▶ Passage provided:
------------------------------

What’s worse, is the inflammatory incident will likely not be what got you in trouble in the first place, but it will be that one spark that sets the whole thing ablaze.
For this example, I’m going to talk about the detours surrounding Elm Grove’s Monument Place Bridge, that 207-year-old (built in 1817) stone structure that so many have used over the centuries. I have no doubt that when the Marquis de Lafayette visited Wheeling in 1825 and was a guest at Monument Place, he crossed that bridge. It was a new structure then, and I don’t think there were many two- and one-half ton SUVs using it on a daily basis. The fact that it carries today’s traffic is a testament to its builders.
Those who know such things are convinced it needs some attention to survive for the future. The bridge is closed for repairs, and there is a new traffic pattern that seems to be hell-bent on changing ingrained traffic patterns.
Our daughter and granddaughter live out that way, so I drive there often.

------------------------------

▶ Written task 1:
In the passage about the Monument Place Bridge, switch "spark" to "ember" and give the part starting at "What’s worse, is" and ending at "whole thing ablaze.".

Dataset items:
------------------------------

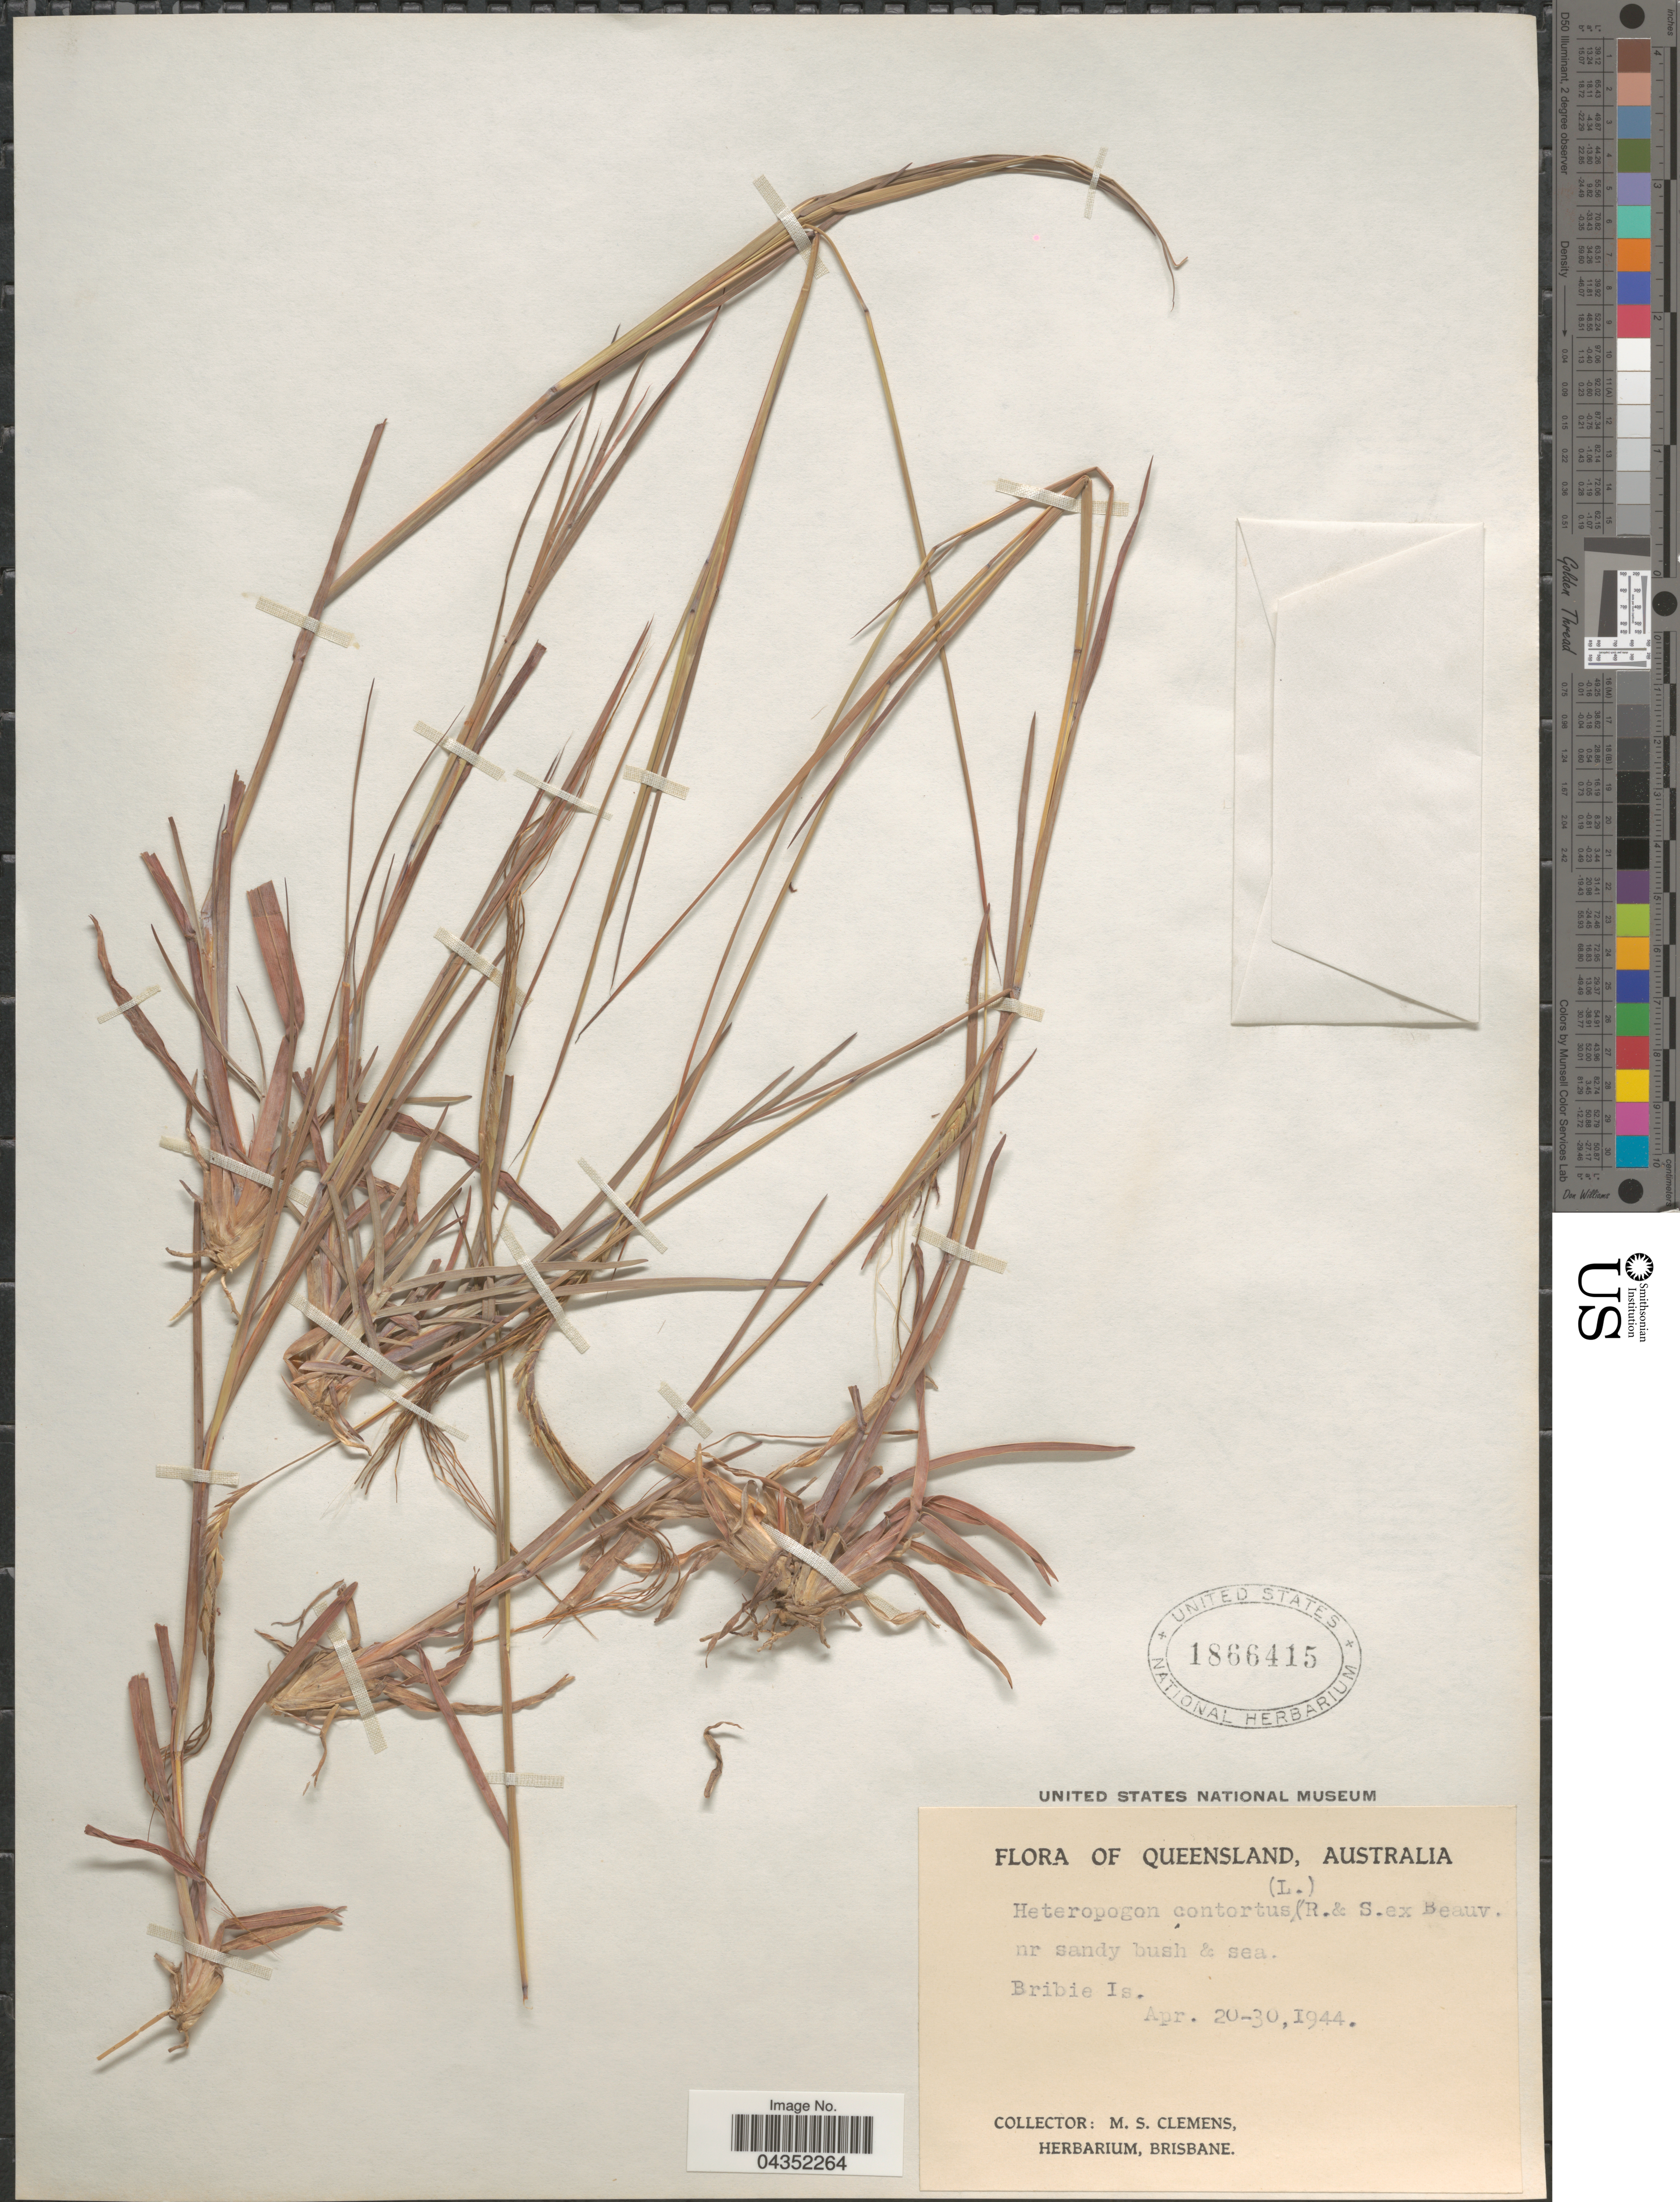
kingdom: Plantae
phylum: Tracheophyta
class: Liliopsida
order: Poales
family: Poaceae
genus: Heteropogon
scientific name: Heteropogon contortus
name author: (L.) P. Beauv. ex Roem. & Schult.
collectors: M. S. Clemens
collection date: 1944-04-20/1944-04-30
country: Australia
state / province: Queensland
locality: Nr sandy bush & sea. Bribie Is.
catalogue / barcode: US 1866415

------------------------------

▶ Written task 2:
Return the lines of the records starting at the line that contains "collectors: M. S. Clemens" and ending at the last line of the records, without any change.

▶ Output 1:
What’s worse, is the inflammatory incident will likely not be what got you in trouble in the first place, but it will be that one ember that sets the whole thing ablaze.

▶ Output 2:
collectors: M. S. Clemens
collection date: 1944-04-20/1944-04-30
country: Australia
state / province: Queensland
locality: Nr sandy bush & sea. Bribie Is.
catalogue / barcode: US 1866415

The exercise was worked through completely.